Donor cells come cancer-free and carry an additional benefit: the donor’s immune cells can recognize and attack any remaining cancer in the recipient’s body. This immune effect lowers the risk of the disease coming back. However, allogeneic transplants carry higher risks of complications and are generally reserved for younger patients in good overall health. In practice, autologous transplants are used more often for lymphoma, myeloma, and solid tumors, while allogeneic transplants are the standard for leukemias and related bone marrow diseases.

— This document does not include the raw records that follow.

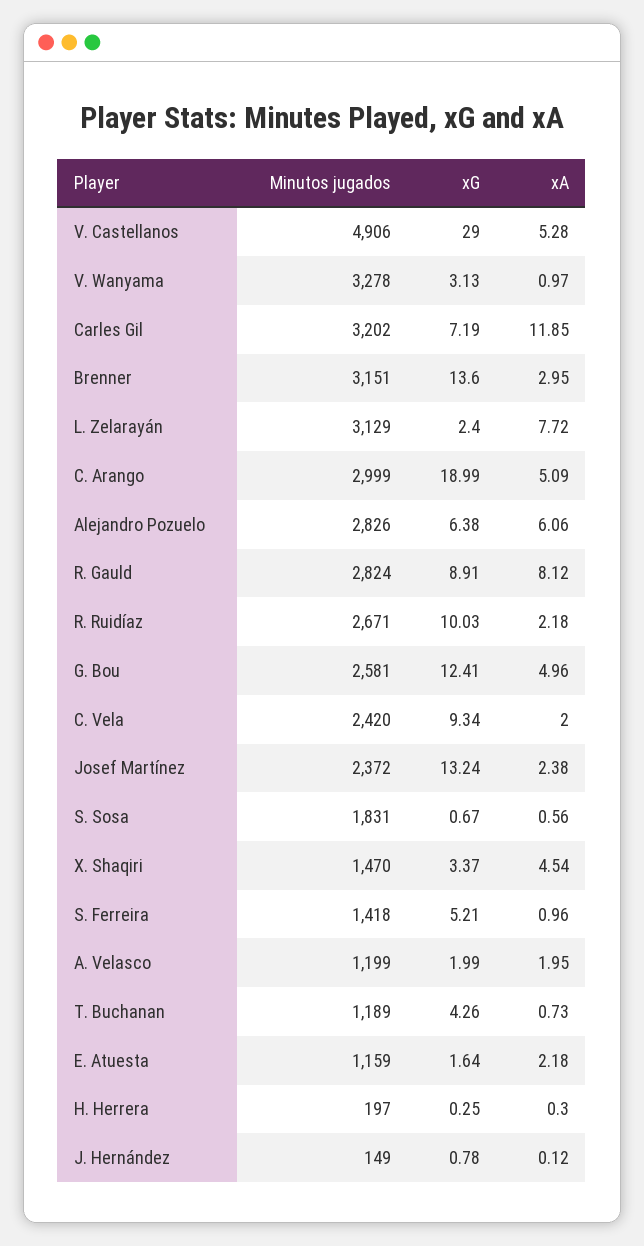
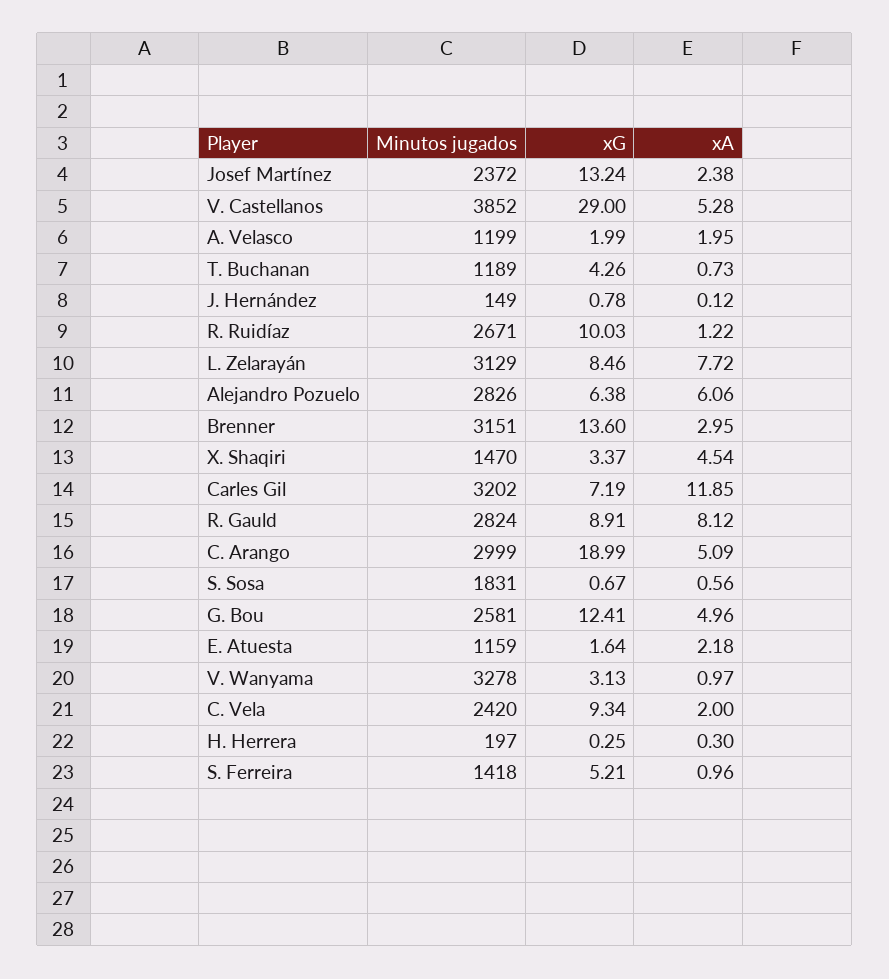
  {
    "Minutos jugados": {
-     "V. Castellanos": 4906,
+     "V. Castellanos": 3852,
      "V. Wanyama": 3278,
      "Carles Gil": 3202,
      "Brenner": 3151,
      "L. Zelarayán": 3129,
      "C. Arango": 2999,
      "Alejandro Pozuelo": 2826,
      "R. Gauld": 2824,
      "R. Ruidíaz": 2671,
      "G. Bou": 2581,
      "C. Vela": 2420,
      "Josef Martínez": 2372,
      "S. Sosa": 1831,
      "X. Shaqiri": 1470,
      "S. Ferreira": 1418,
      "A. Velasco": 1199,
      "T. Buchanan": 1189,
      "E. Atuesta": 1159,
      "H. Herrera": 197,
      "J. Hernández": 149
    },
    "xG": {
      "V. Castellanos": 29,
      "V. Wanyama": 3.13,
      "Carles Gil": 7.19,
      "Brenner": 13.6,
-     "L. Zelarayán": 2.4,
+     "L. Zelarayán": 8.46,
      "C. Arango": 18.99,
      "Alejandro Pozuelo": 6.38,
      "R. Gauld": 8.91,
      "R. Ruidíaz": 10.03,
      "G. Bou": 12.41,
      "C. Vela": 9.34,
      "Josef Martínez": 13.24,
      "S. Sosa": 0.67,
      "X. Shaqiri": 3.37,
      "S. Ferreira": 5.21,
      "A. Velasco": 1.99,
      "T. Buchanan": 4.26,
      "E. Atuesta": 1.64,
      "H. Herrera": 0.25,
      "J. Hernández": 0.78
    },
    "xA": {
      "V. Castellanos": 5.28,
      "V. Wanyama": 0.97,
      "Carles Gil": 11.85,
      "Brenner": 2.95,
      "L. Zelarayán": 7.72,
      "C. Arango": 5.09,
      "Alejandro Pozuelo": 6.06,
      "R. Gauld": 8.12,
-     "R. Ruidíaz": 2.18,
+     "R. Ruidíaz": 1.22,
      "G. Bou": 4.96,
      "C. Vela": 2,
      "Josef Martínez": 2.38,
      "S. Sosa": 0.56,
      "X. Shaqiri": 4.54,
      "S. Ferreira": 0.96,
      "A. Velasco": 1.95,
      "T. Buchanan": 0.73,
      "E. Atuesta": 2.18,
      "H. Herrera": 0.3,
      "J. Hernández": 0.12
    }
  }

Growing Enough Cells for Treatment
Regardless of where stem cells come from, there often aren’t enough in the initial sample to treat a patient. Lab expansion bridges that gap. Starting from a limited bone marrow sample, clinical protocols can generate up to 500 million to one billion stem cells. The key variable is how densely cells are seeded onto culture surfaces at the start, which dramatically affects how quickly they multiply.
Timelines vary by source. Stem cells from fat tissue typically need about 10 days of culture to reach usable numbers. Bone marrow cells grown in specialized bioreactor systems, which slowly feed fresh nutrients and mimic conditions inside the body, can reach target numbers in 8 to 12 days. Advanced closed-system bioreactors can expand stem cells 320 to 360 times over, matching the output of traditional open culture methods while reducing contamination risk. This expansion step is what makes many regenerative therapies possible, turning a small tissue sample into a therapeutic dose.